Population standard deviation is used when every member of a group is measured, while sample standard deviation estimates the variability of a larger group based on a subset. The sample formula uses n - 1 in the denominator, known as Bessel's correction, to provide a more accurate and unbiased estimate.

The 68-95-99.7 rule, or the empirical rule, states that for a normal distribution, nearly all data falls within three standard deviations of the mean. Specifically, 68 percent falls within one, 95 percent within two, and 99.7 percent within three. This helps identify outliers and understand the probability of specific data points.

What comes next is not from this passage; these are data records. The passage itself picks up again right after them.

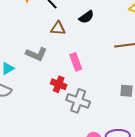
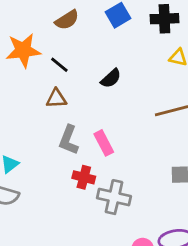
brown triangle: (58, 28) -> (56, 98), moved
gray L-shape: (36, 54) -> (69, 140), moved, turned 95

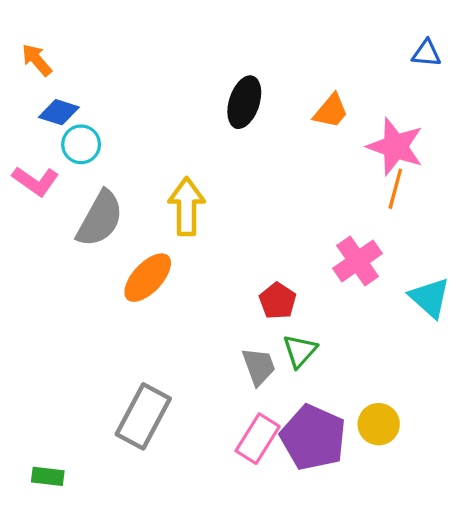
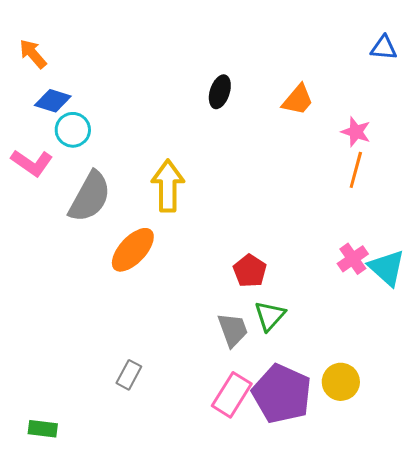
black ellipse: (244, 102) -> (220, 92), size x0.7
pink star: (395, 147) -> (356, 132), size x0.6
pink cross: (358, 261) -> (353, 259), moved, size x0.7
gray rectangle: (143, 416) -> (129, 375), size x0.5

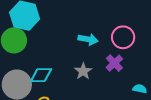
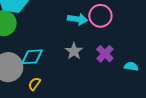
pink circle: (123, 37) -> (100, 16), moved
purple cross: (114, 63) -> (105, 54), moved

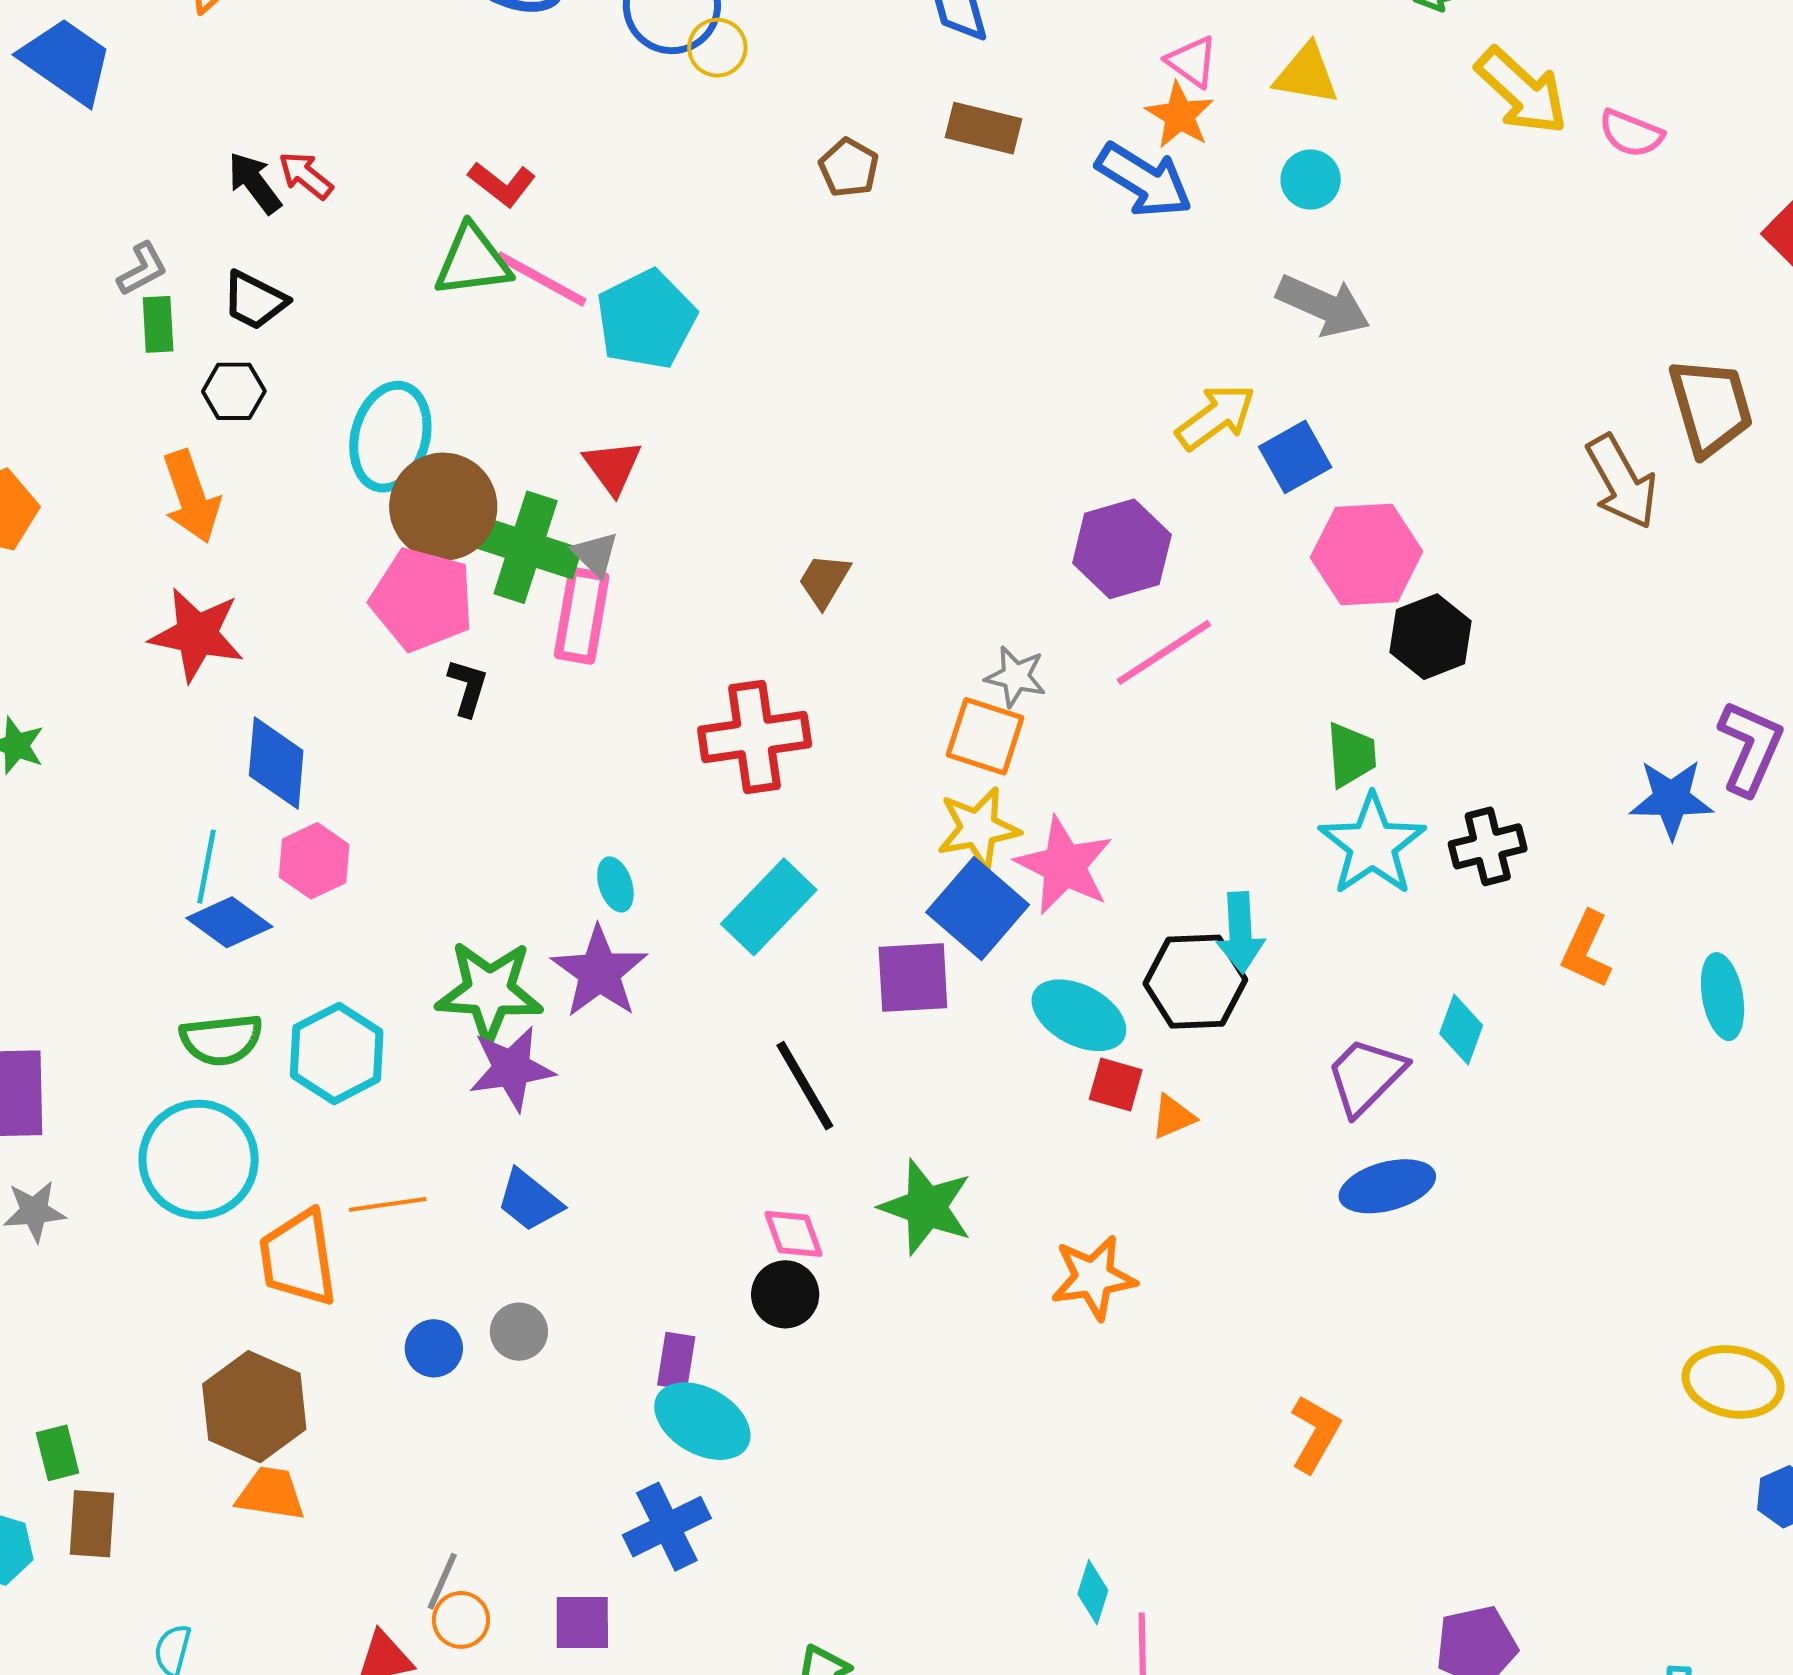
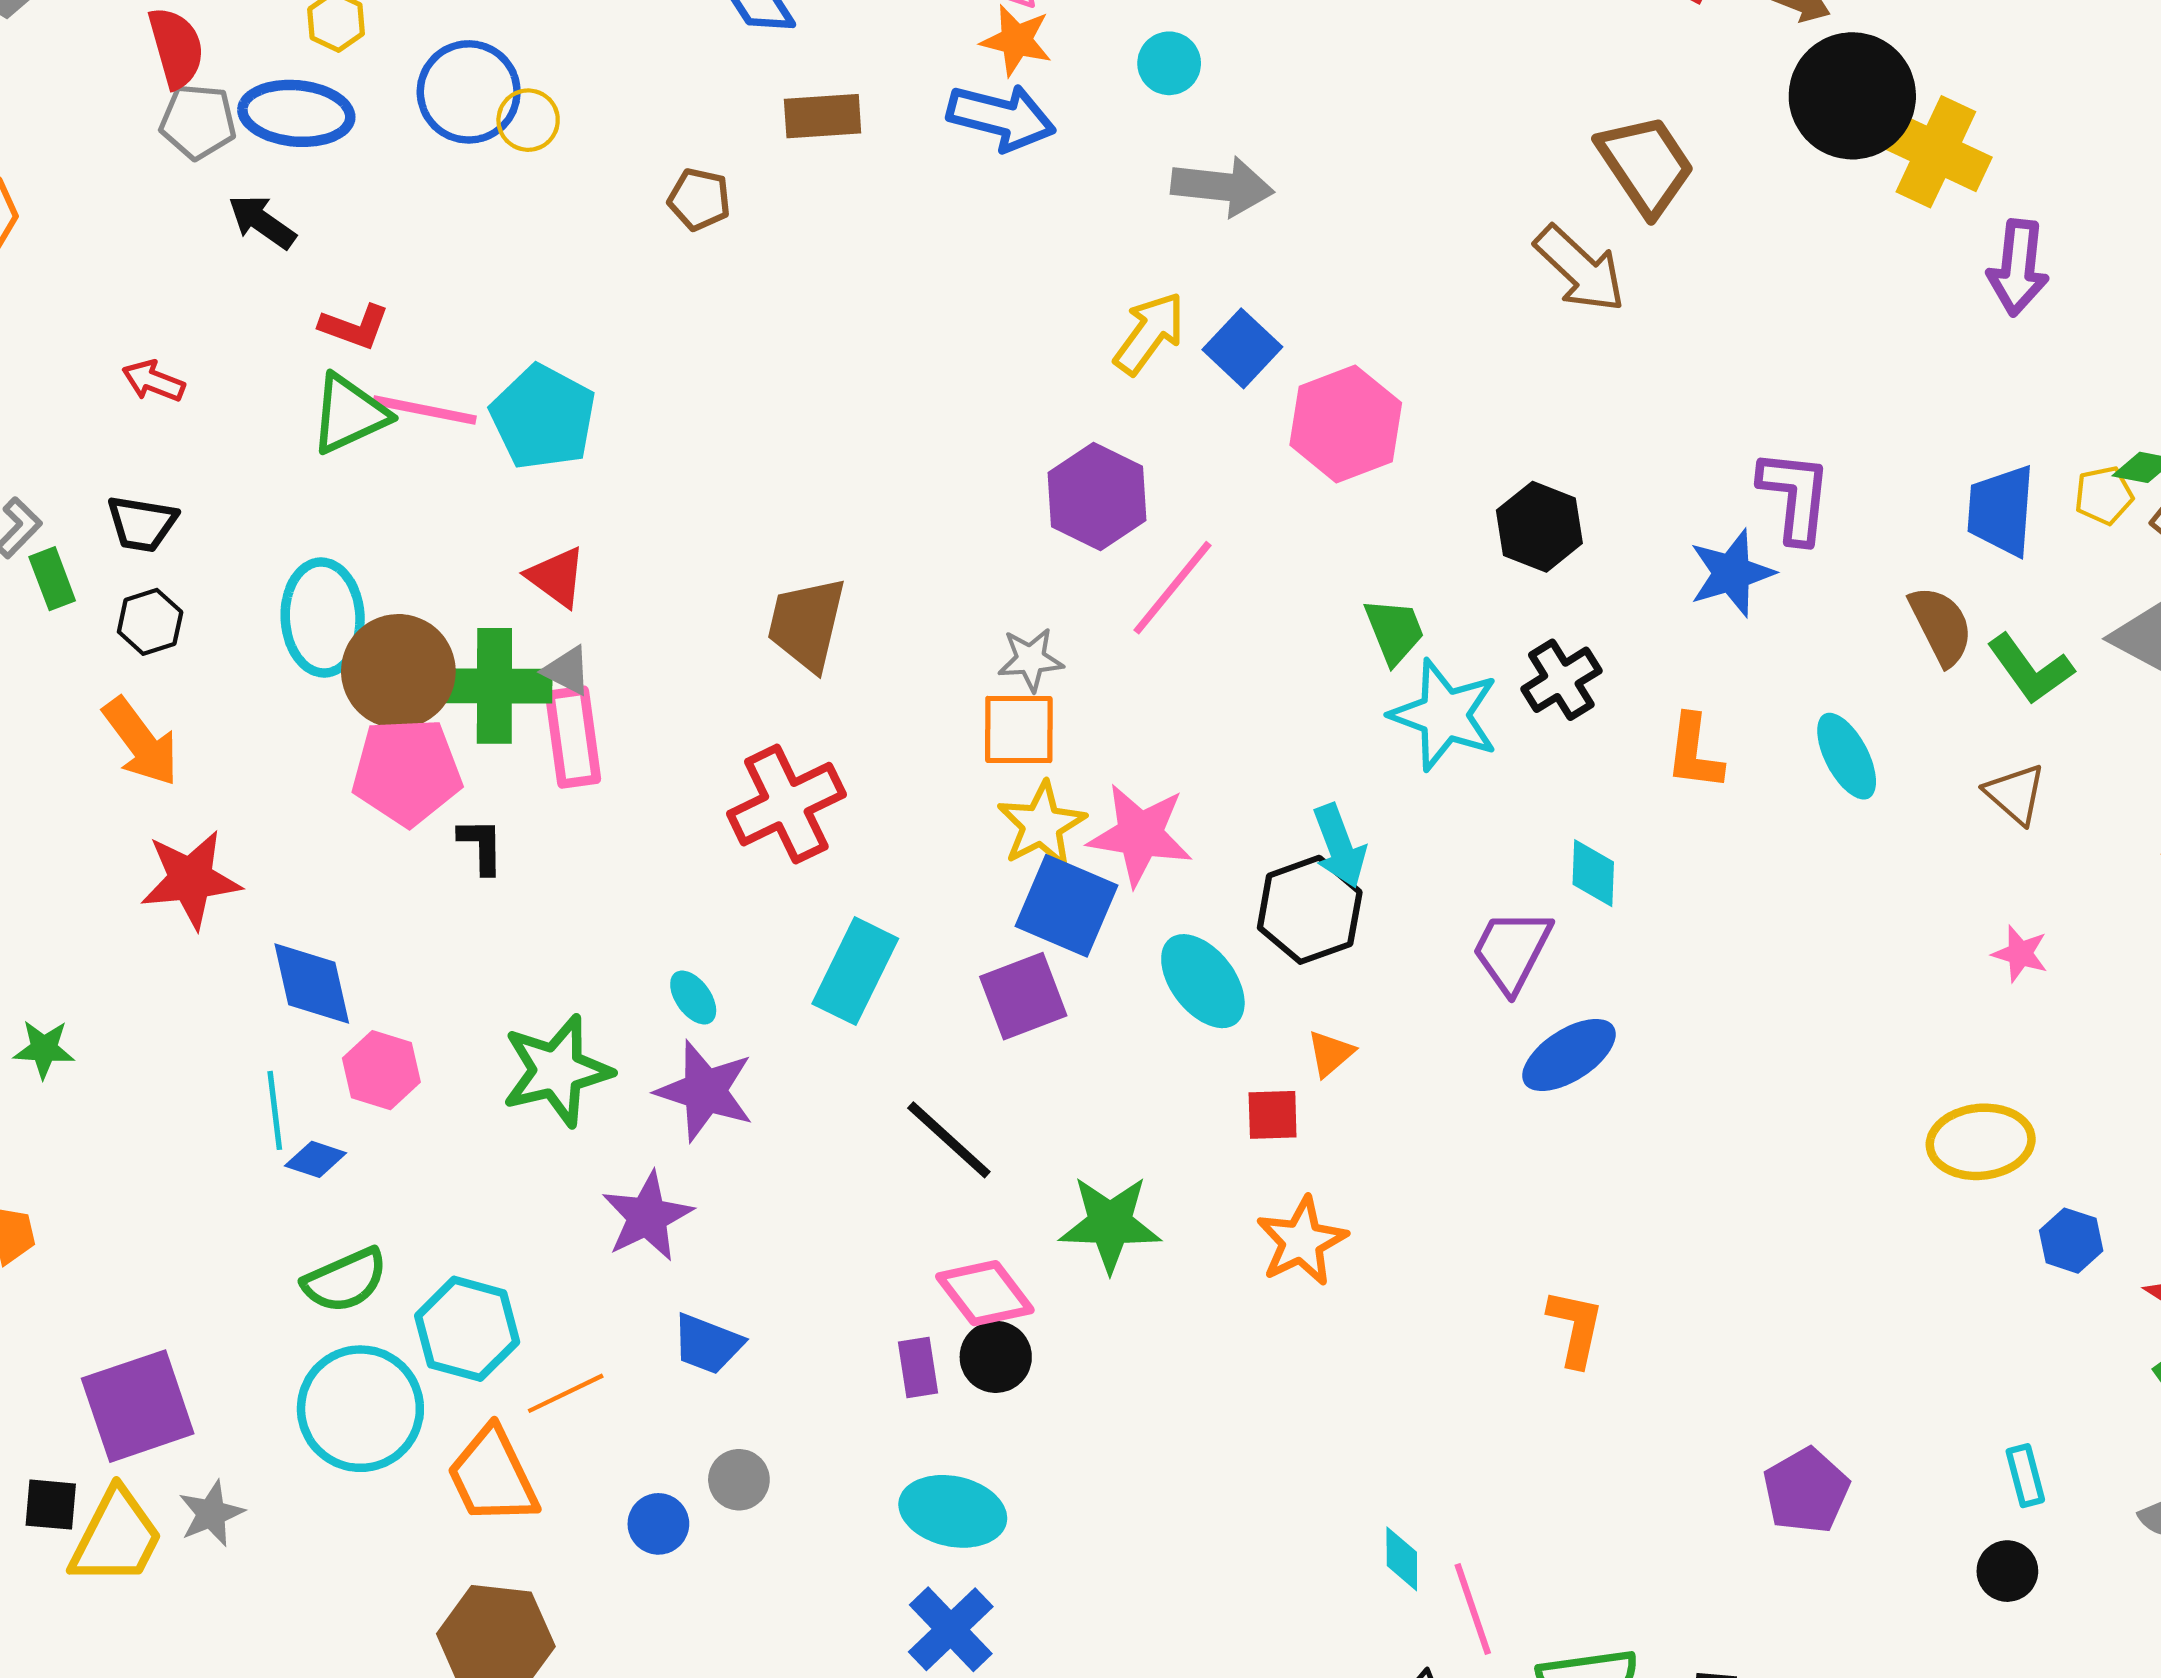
black arrow: (255, 183) -> (262, 222), moved
brown trapezoid: (824, 581) -> (807, 624), size x1.6
black hexagon: (1431, 637) -> (1539, 527), moved
blue diamond: (229, 922) -> (316, 1159), size x0.7
green star: (489, 992) -> (557, 1071), moved
cyan ellipse: (1079, 1015) -> (1203, 981), turned 42
cyan hexagon: (337, 1053) -> (467, 1329), moved
red square: (1116, 1085) -> (1273, 1115), moved
pink diamond: (794, 1234) -> (985, 1293), size x1.4
purple rectangle: (676, 1361) -> (918, 1368), moved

Standard deviation cannot be negative because it is calculated as the square root of variance, which is a sum of squared values. The smallest possible value is zero, indicating that all data points are identical. If you calculate a negative value, there is likely an error in the arithmetic or the formula application.

Standard deviation is simply the square root of the variance. While variance provides a mathematical description of spread in squared units, standard deviation expresses that spread in the same units as the original data. This makes standard deviation much easier to interpret and apply to real-world measurements or comparisons.

You should consult a professional statistician when dealing with complex data distributions that do not follow a normal bell curve or when making high-stakes decisions based on small samples. Experts can help apply advanced methods beyond basic standard deviation to ensure your conclusions are mathematically sound and account for potential biases.